Stomach bloating: One surprisingly ‘simple’ way to banish your belly bloat

Stomach bloating describes what happens when too much gas clogs up a person’s gastrointestinal tract. The result tends to be an uncomfortable bout of tummy swelling. Common wisdom says to cut out gassy foods known to trigger the condition. An everyday drink can also help to alleviate symptoms.

Good old H2O restores the sodium balance in the body

Dr Oz

According to Dr Oz, when a person’s belly feels on the brink of bursting, downing a glass of water may offer a quick fix.

As he explained: “Good old H2O restores the sodium balance in the body and normalises your digestive tract.”

Restoring the balance of water is essential to combatting bloating.

As medical website LiveStrong pointed out, sodium causes a person’s body to retain water, which can make their body seem bloated.

“This occurs through a process initiated by your sodium intake and relieved by the work of your kidneys,” explained the health body.

To counter and avert the risks of bloating, it is important to keep hydrated, according to Dr Oz.

“Drink the daily recommendation of eight 8-oz glasses of water to rid the body of harmful toxins,” he advised.

If the bloating persists, it may signify a food sensitivity.

As the NHS reported, a sensitivity to wheat in particular is increasingly common.

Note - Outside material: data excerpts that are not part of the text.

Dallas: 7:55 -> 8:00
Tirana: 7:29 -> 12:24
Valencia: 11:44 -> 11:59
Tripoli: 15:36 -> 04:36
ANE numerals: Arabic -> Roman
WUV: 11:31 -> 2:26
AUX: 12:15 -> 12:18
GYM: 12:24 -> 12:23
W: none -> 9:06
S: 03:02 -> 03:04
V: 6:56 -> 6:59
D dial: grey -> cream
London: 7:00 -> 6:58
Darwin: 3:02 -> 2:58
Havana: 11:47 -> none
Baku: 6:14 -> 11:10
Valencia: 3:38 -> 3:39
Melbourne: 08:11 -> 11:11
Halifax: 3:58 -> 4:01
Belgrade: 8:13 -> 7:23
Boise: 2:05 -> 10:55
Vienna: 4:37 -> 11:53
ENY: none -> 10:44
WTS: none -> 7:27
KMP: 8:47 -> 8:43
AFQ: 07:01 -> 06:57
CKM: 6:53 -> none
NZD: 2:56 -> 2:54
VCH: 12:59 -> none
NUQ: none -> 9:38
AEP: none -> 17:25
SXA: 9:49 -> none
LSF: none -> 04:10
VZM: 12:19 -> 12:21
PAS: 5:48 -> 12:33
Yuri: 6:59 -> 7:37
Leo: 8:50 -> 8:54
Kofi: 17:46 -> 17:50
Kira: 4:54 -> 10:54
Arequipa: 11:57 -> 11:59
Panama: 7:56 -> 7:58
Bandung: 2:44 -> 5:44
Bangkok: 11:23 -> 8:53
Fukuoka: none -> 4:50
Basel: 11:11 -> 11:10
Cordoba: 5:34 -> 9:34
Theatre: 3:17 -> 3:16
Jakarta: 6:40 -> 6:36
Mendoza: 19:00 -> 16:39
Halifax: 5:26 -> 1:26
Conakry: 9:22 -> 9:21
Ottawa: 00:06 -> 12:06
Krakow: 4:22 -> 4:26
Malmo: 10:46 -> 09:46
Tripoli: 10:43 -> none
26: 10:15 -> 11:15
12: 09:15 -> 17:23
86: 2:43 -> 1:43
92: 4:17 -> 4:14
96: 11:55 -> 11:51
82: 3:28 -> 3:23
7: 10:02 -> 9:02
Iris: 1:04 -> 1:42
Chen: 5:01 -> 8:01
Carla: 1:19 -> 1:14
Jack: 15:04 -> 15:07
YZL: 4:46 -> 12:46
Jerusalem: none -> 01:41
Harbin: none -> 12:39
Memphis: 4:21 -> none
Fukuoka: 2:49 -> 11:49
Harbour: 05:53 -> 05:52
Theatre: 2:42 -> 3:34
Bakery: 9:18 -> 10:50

“Probably a third of patients in my allergy clinic complain of digestive symptoms such as bloating, diarrhoea, vomiting and stomach pain after eating bread,” said Isabel Skypala PhD, specialist allergy dietitian at the Royal Brompton and Harefield NHS Foundation Trust.

If a person has bloating or other minor symptoms after eating bread, Dr Skypala recommended trying an elimination diet. “This is where you completely cut out wheat from your diet for four weeks, then gradually bring it back in to see if symptoms reappear,” she said.

Dr Skypala added: “When you bring wheat-based foods back in, I recommend trying Weetabix or pasta first for a few days before starting on bread. It’s better to start with wheat in a more pure form, as bread has so many other ingredients.”

According to the NHS, foods that contain wheat include:

  • Bread
  • Pasta
  • Cereals
  • Couscous
  • Cakes and pastries
  • Biscuits
  • Doughnuts
  • Hydrolysed vegetable protein (HVP)
  • Beer
  • Soy sauce

According to Dr Skypala, there are a number of wheat-free substitutes on the market now. She advised opting for gluten-free bread and other types of grains, such as quinoa, corn and rice.

She added: “Just make sure you substitute other equally nutritious foods for the wheat-based ones you’re cutting out.”

Keeping a food diary is an effective way to determine whether a person has a food sensitivity, noted the NHS.

The health body recommended jotting down foods that trigger the bloat to help identify the worst culprits.